Learn to save money by gardening and enjoy fresh, affordable fare all season!
Do you save money by gardening in the summer? If you’ve never tried it before, now is the perfect time to start. It doesn’t have to be intimidating — or expensive. Following our tips, you’ll be able to harvest your own fruits and vegetables, cutting your grocery bill and boosting your health.
Maximize Your Savings
There are different ways to make a garden successful, just like different homeowners have their own ideas of success. Someone interested in growing rare varieties of plants might not be as concerned with savings as someone who is gardening for financial benefits. So, how do you save as much as you can while growing tasty, nutritious food?
- Start small. Gardening is tough work. Weeding is a royal pain. So is managing bugs and other pests. A huge garden will overwhelm you with the effort required to keep it in tip-top shape, so start small. Select two or three plants if you’re just starting out. This will cut down on maintenance and expense.
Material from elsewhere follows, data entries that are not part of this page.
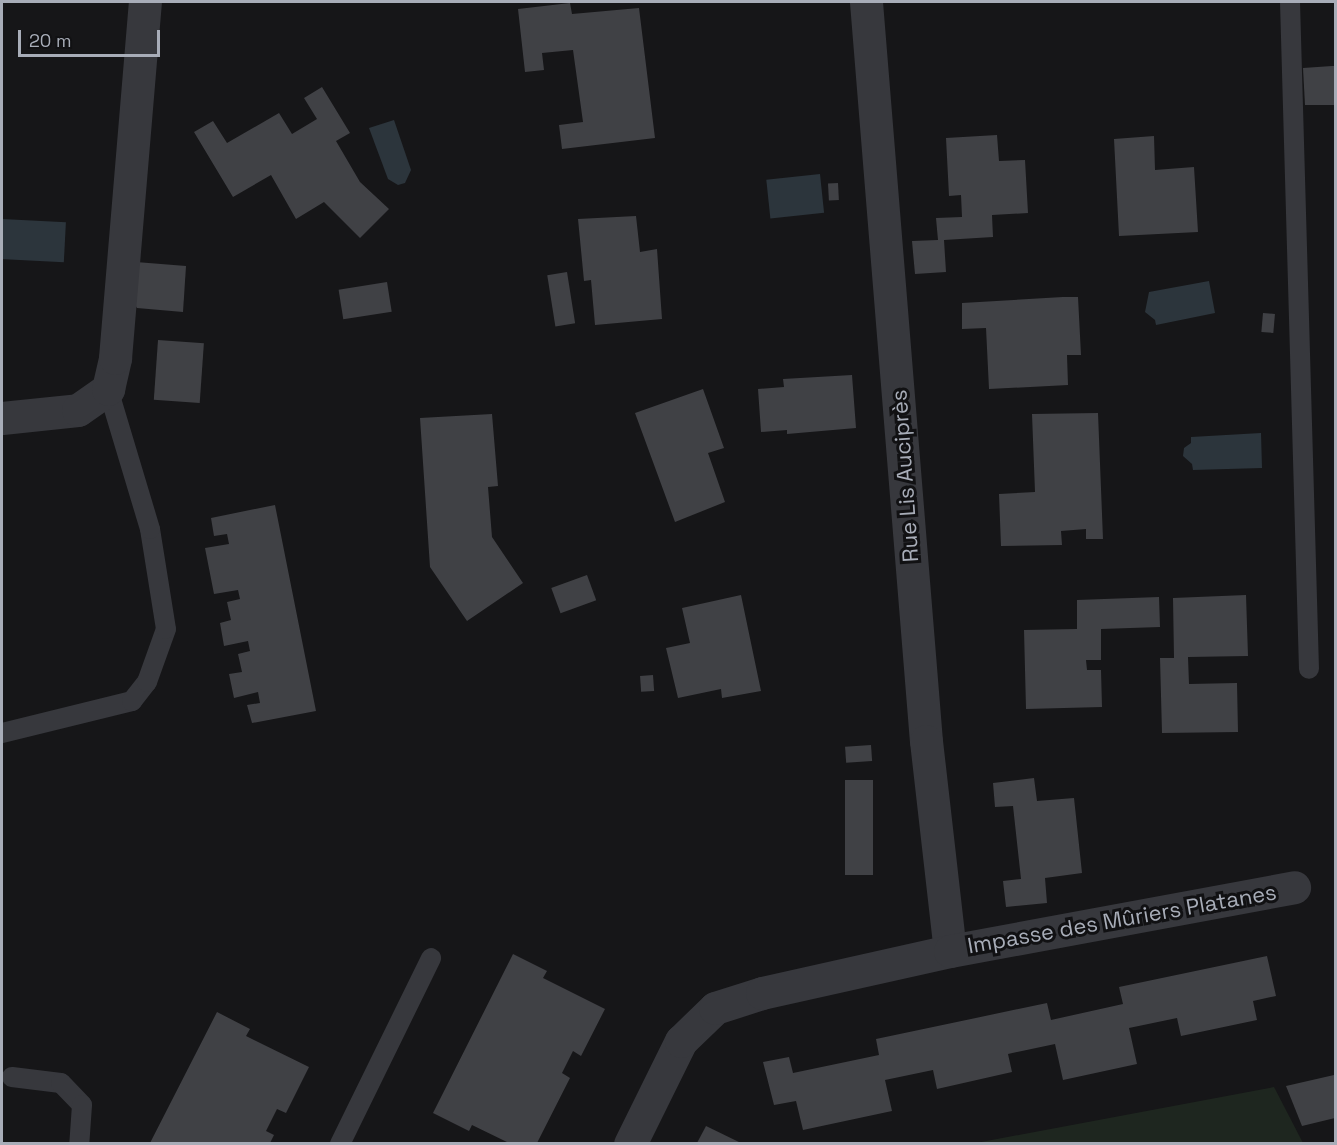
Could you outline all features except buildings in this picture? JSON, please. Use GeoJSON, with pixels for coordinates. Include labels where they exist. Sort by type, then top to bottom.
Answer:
{"type":"FeatureCollection","features":[{"type":"Feature","properties":{"kind":"street"},"geometry":{"type":"LineString","coordinates":[[2,418],[78,410],[108,389],[115,358],[145,2]]}},
{"type":"Feature","properties":{"kind":"street","name":"Rue Lis Auciprès"},"geometry":{"type":"LineString","coordinates":[[866,2],[925,730],[950,951]]}},
{"type":"Feature","properties":{"kind":"street","name":"Impasse des Mûriers Platanes"},"geometry":{"type":"LineString","coordinates":[[630,1143],[681,1041],[715,1008],[762,993],[950,951],[1294,887]]}},
{"type":"Feature","properties":{"kind":"lane"},"geometry":{"type":"LineString","coordinates":[[1290,2],[1309,669]]}},
{"type":"Feature","properties":{"kind":"lane"},"geometry":{"type":"LineString","coordinates":[[2,732],[132,701],[147,682],[166,629],[150,529],[108,389]]}},
{"type":"Feature","properties":{"kind":"lane"},"geometry":{"type":"LineString","coordinates":[[340,1143],[431,958]]}},
{"type":"Feature","properties":{"kind":"lane"},"geometry":{"type":"LineString","coordinates":[[12,1077],[61,1083],[82,1105],[80,1143]]}},
{"type":"Feature","properties":{"kind":"shaded area"},"geometry":{"type":"Polygon","coordinates":[[[394,120],[411,170],[405,183],[398,185],[388,179],[369,128],[394,120]]]}},
{"type":"Feature","properties":{"kind":"shaded area"},"geometry":{"type":"Polygon","coordinates":[[[820,174],[824,213],[770,218],[766,180],[820,174]]]}},
{"type":"Feature","properties":{"kind":"shaded area"},"geometry":{"type":"Polygon","coordinates":[[[2,219],[66,222],[64,262],[2,259],[2,219]]]}},
{"type":"Feature","properties":{"kind":"shaded area"},"geometry":{"type":"Polygon","coordinates":[[[1209,281],[1215,313],[1156,325],[1155,320],[1145,312],[1149,292],[1209,281]]]}},
{"type":"Feature","properties":{"kind":"shaded area"},"geometry":{"type":"Polygon","coordinates":[[[1261,433],[1262,468],[1193,470],[1192,464],[1183,456],[1184,448],[1191,443],[1191,437],[1261,433]]]}},
{"type":"Feature","properties":{"kind":"shaded area"},"geometry":{"type":"Polygon","coordinates":[[[1274,1087],[1303,1143],[976,1143],[1274,1087]]]}}]}
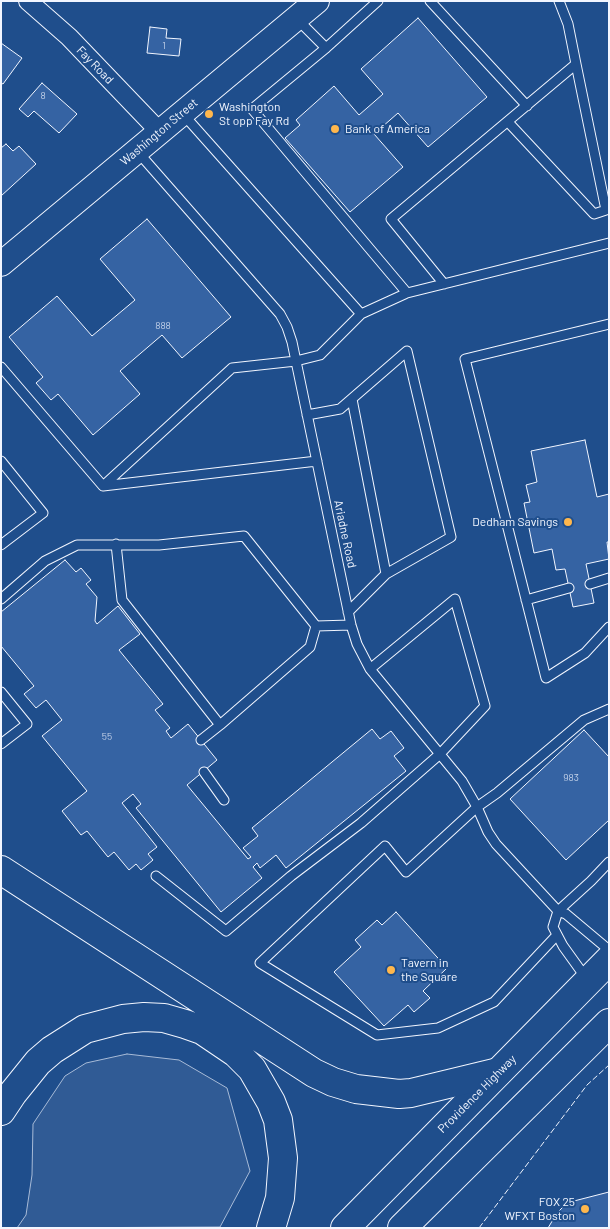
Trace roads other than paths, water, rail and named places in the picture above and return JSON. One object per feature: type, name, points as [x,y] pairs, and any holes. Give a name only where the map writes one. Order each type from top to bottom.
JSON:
[{"type":"highway","points":[[1,870],[306,1068],[333,1082],[356,1090],[399,1094],[498,1072]]},
{"type":"highway","name":"Providence Highway","points":[[345,1228],[609,960]]},
{"type":"highway","points":[[1,1111],[12,1093],[38,1062],[68,1038],[85,1029],[124,1019],[144,1017],[164,1018],[202,1030],[236,1053],[252,1069],[272,1102],[280,1129],[283,1158],[280,1198],[271,1228]]},
{"type":"highway","points":[[402,1228],[606,1027]]},
{"type":"main road","name":"Washington Street","points":[[1,264],[317,1]]},
{"type":"street","name":"Fay Road","points":[[28,1],[69,37],[160,132]]},
{"type":"lane","points":[[378,1],[326,48],[252,109],[406,293]]},
{"type":"lane","points":[[430,1],[527,106]]},
{"type":"lane","points":[[508,122],[594,214],[606,210],[568,24],[559,1]]},
{"type":"lane","points":[[296,18],[326,48]]},
{"type":"lane","points":[[444,284],[391,219],[576,64]]},
{"type":"lane","points":[[182,113],[361,314]]},
{"type":"lane","name":"Ariadne Road","points":[[137,151],[280,314],[288,327],[351,625],[357,644],[370,669],[462,781],[496,844],[558,911],[566,914],[609,950]]},
{"type":"lane","points":[[103,486],[232,368],[296,361],[320,355],[361,314],[406,293],[609,243]]},
{"type":"lane","points":[[609,324],[465,359],[546,678],[585,653],[609,627]]},
{"type":"lane","points":[[307,414],[340,409],[407,351],[451,537],[386,574],[348,612]]},
{"type":"lane","points":[[1,367],[103,486]]},
{"type":"lane","points":[[352,399],[386,574]]},
{"type":"lane","points":[[1,461],[43,513],[1,545]]},
{"type":"lane","points":[[103,486],[317,461]]},
{"type":"lane","points":[[1,598],[45,561],[77,545],[159,545],[244,536],[316,626]]},
{"type":"lane","points":[[116,544],[122,600],[220,725]]},
{"type":"lane","points":[[590,584],[609,578]]},
{"type":"lane","points":[[526,600],[569,588]]},
{"type":"lane","points":[[156,876],[226,931],[291,876],[361,823],[440,754],[486,706],[455,599],[370,669]]},
{"type":"lane","points":[[316,626],[351,625]]},
{"type":"lane","points":[[201,740],[310,647],[316,626]]},
{"type":"lane","points":[[1,692],[27,724],[1,744]]},
{"type":"lane","points":[[557,935],[494,1002],[438,1028],[377,1035],[260,963],[385,846],[406,872],[477,807],[497,793],[584,720],[609,709]]},
{"type":"lane","points":[[204,772],[224,800]]},
{"type":"lane","points":[[589,981],[563,946],[554,928],[558,911],[609,862]]},
{"type":"place","name":"Washington St opp Fay Rd","points":[[209,114]]},
{"type":"place","name":"Bank of America","points":[[335,129]]},
{"type":"place","name":"Dedham Savings","points":[[568,522]]},
{"type":"place","name":"Tavern in the Square","points":[[391,970]]},
{"type":"place","name":"FOX 25 WFXT Boston","points":[[585,1209]]}]
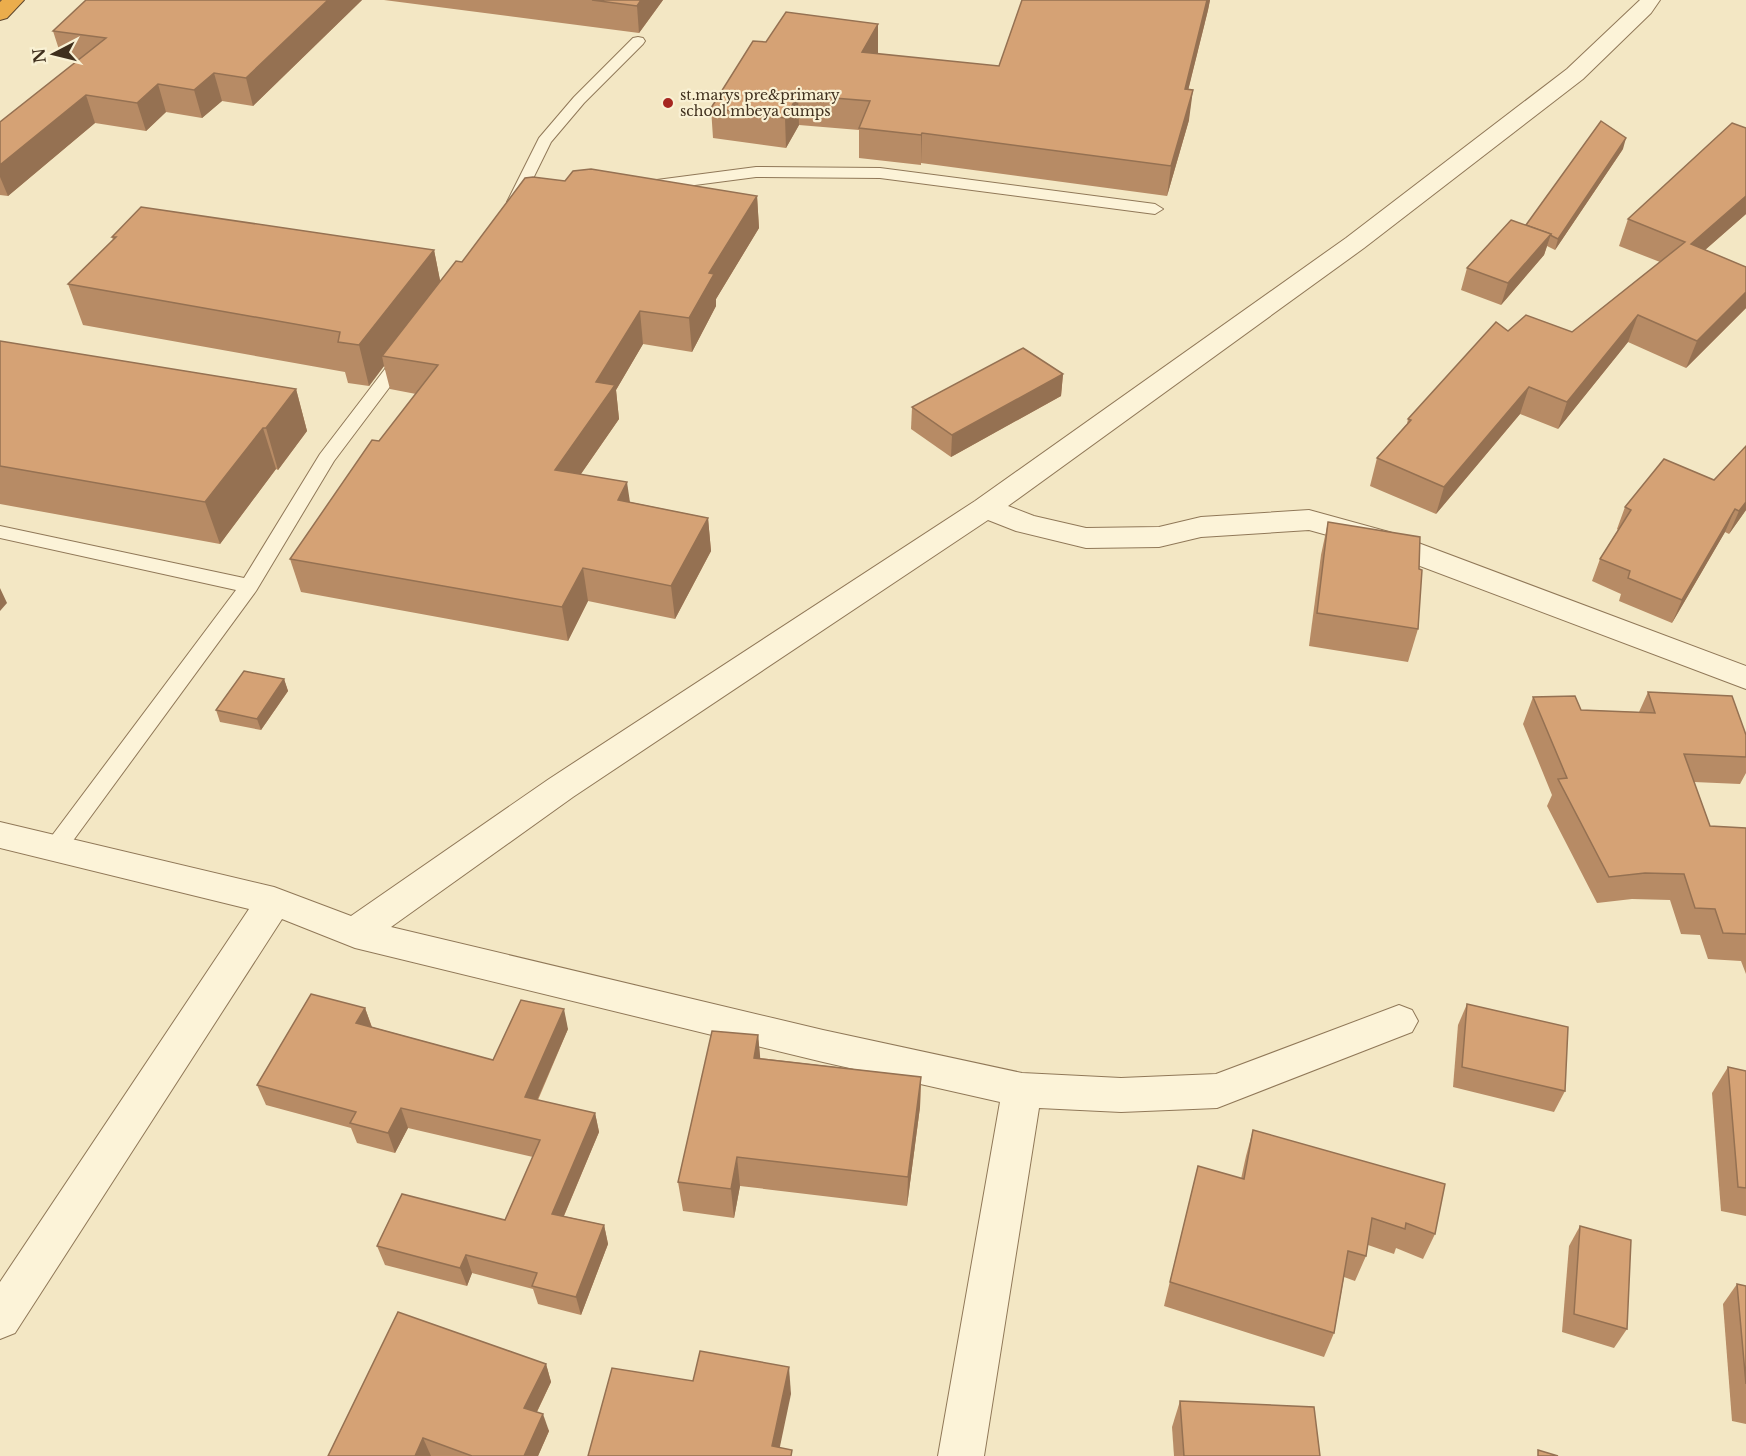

- Start smart. If you hate bell peppers, growing them won’t change your taste buds. Look at fruits and vegetables you really eat, and compare them with the effort and expense needed to grow them by yourself. High-yield, low-expense veggies include leafy greens, like romaine lettuce and spinach, herbs, hot peppers, tomatoes, green beans, cucumbers, and certain types of berries, like those highlighted by An Oregon Cottage.
- Put flowers to work. The bugs we talked about earlier? Some of them are actually good for your garden. You benefit by attracting more of them to your home. Savvy gardeners plant them in groups near their vegetables in order to encourage propagation. The resulting blooms also make beautiful additions to the garden and home.
Perfecting Garden Basics
The first year you plant vegetables and fruits will be the hardest, because it comes with the biggest learning curve. Don’t get down on yourself when you run into problems. Even Master Gardeners struggle with certain things. Follow these gardening basics, and you should get a fairly good yield your first time growing:
- Select a space in the sun. Most vegetables require 8 hours or more of direct sunlight a day to grow properly. You aren’t limited if you have a small – or non-existent – yard. If your yard doesn’t have one space that will work, use containers you move around or bring indoors.
- Test and treat your soil. Take a soil sample to your local extension office and have the quality tested. You’ll receive a description of factors, like acidity, which you can modify with the help of lime, compost and other products. A nursery can help you find the appropriate additives for your soil.
- Water and weed as needed. Weeding is important to keep your plants from being crowded out. Weeds will soak up the water and nutrients in the soil too, so your vegetables go without what they need to grow. How much water your plants require depend on the soil composition and plant variety, but generally, they should be good on an inch or so of water per week.
Over time, you’ll learn the nuances of the plants you bring into your garden. Some grow better with buddy plant combinations, like mint and cabbage. Others grow better with more or less water. Still other plants thrive with periodic doses of liquid fertilizer or after you harvest them the first time. Learning the basics allows you to get comfortable gardening for food and maximizing every dollar you spend on it in the future.